Ninguno de los integrantes de la familia tiene nombre. Los padres han alimentado
la curiosidad de sus hijos con mentiras aterradoras sobre los peligros que hay
afuera. Para los tres hijos el mundo no existe más allá de su hogar ni ellos
existen para el mundo. Están a merced de sus cuidadores. Para los tres jóvenes es
incuestionable esa mitología inventada en la que una “vagina” es una lámpara
bonita, un “zombie” es una linda flor amarilla y es imposible abandonar la casa
a riesgo de sufrir una muerte terrible, a menos que se salga dentro de un
carro. Según la leyenda inventada por el padre, los hijos podrán abandonar la
casa paterna cuando se les caigan los incisivos. Ese será el signo de madurez
para enfrentar los peligros del mundo.
Aunque en la película el efecto de esta relación familiar es un
humor negro-azabache, bastaría mirarnos en el día a día para ver cuántos códigos
sociales practicamos y creemos ciegamente, cuántos prejuicios y verdades a
medias repetimos como robots porque así se nos ha enseñado o impuesto, y lo
hemos aceptado ciegamente sin preguntarnos si quiera si lo que nos están
diciendo es verdad. Así de ridículos debemos vernos para quien nos observe de
afuera.
A través de ese riguroso ejercicio de eliminación del mundo, el
padre se ha convertido en el dios de esa tierra de fantasía, con tres Peter Pan
condenados con brutalidad a no crecer. A pesar de ser casi adultos, los tres
siguen actuando las mismas obras infantiles que representan desde niños para
sus padres, continúan jugando los mismos juegos, siguiendo las mismas rutinas. Sus
vidas sólo cumplen tres propósitos: divertir a sus padres, amarlos ciegamente y
obedecerles. Los hijos no son más que mascotas.
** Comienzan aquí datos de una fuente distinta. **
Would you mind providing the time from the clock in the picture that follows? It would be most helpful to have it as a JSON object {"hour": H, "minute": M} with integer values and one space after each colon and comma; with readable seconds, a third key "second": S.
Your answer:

El equilibrio enfermo de la familia se rompe con la presencia de
una intrusa, una mujer que simboliza el mundo exterior con todos sus matices, y
cuya entrada al mundo familiar es permitida para cumplir una parte del
aprendizaje: la sexualidad del hijo mayor. Esta presencia terminará siendo la debacle
de la precaria armonía del lugar, forzando aún más las reglas del mundo
inventado, llevando al espectador al límite de sus propias creencias y
prejuicios.
El cruel final, que no adelanto para que no se pierdan esta joya
del cine griego, deja un mal sabor extraño y familiar que se relaciona con
nuestros propios dogmas. A pesar de lo sólido que parece, un dogma no es una
roca firme. En su inflexibilidad está su tendencia a partirse. Al construir
civilizaciones enteras sobre dogmas, se corre el riesgo de que éstas se
derrumben al mínimo cuestionamiento, así como le pasa a nuestra civilización en
este momento. Nuestras viejas tendencias se derrumban. Sería bueno detenernos y
encontrar unas nuevas, menos “caninas” y más humanas, para variar.